However, that doesn’t mean the building’s attributes will be gatekept for only the wealthy: Brivia Group has earmarked 102 of the total 501 units to be given to the City as social housing. An additional 49 will be reserved for market rentals, with the remaining 350 sold as market strata.

“When we talk about ESG, there’s an S in there -- there’s a social component, too,” says Kou. “As a unit we tend to forget and think ESG is all about the environmental, but there’s a social, diversity and inclusion aspect of it that this building is providing. It’s very special in that it's going to be a green building, and it’s going to be a building that meets the social requirements as well.”

A Growing Demand for ESG Among Investors

While the Passive House concept is still in its infancy, a growing focus on sustainability will only make it more prevalent in the months to come.
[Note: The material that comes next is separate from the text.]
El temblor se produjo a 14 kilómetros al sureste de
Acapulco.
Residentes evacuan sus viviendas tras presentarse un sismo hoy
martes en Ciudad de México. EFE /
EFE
Kou points out that at a recent Quebec City real estate summit, Environmental, Social and Governance (ESG) standards were the main focus. 

“I think the conclusion among industry players is that [ESG] is slowly and progressively the trend that is the objective for a lot of international cities; for example, in Montreal, they announced that from 2013 onwards the objective is to reach a net zero target for many buildings,” he says. “I think this is something that is inevitable as we move forward, it’s just when and how quickly and progressively should we be trying to reach that target, and what is the degree of the requirements. We cannot change the industry in a day, but obviously for the medium-long term vision, this is something that’s going to be inevitable.” 

He draws a parallel to the early adopters of electric vehicles, who faced higher costs and limited accessibility before the standard became commonplace across the auto industry.

“If you look at it from an investor point of view, more and more investors -- and especially institutional investors -- this becomes a request or demand as part of their investment requirements moving forward. Anything has to meet the minimum requirements of their own ESG standards.”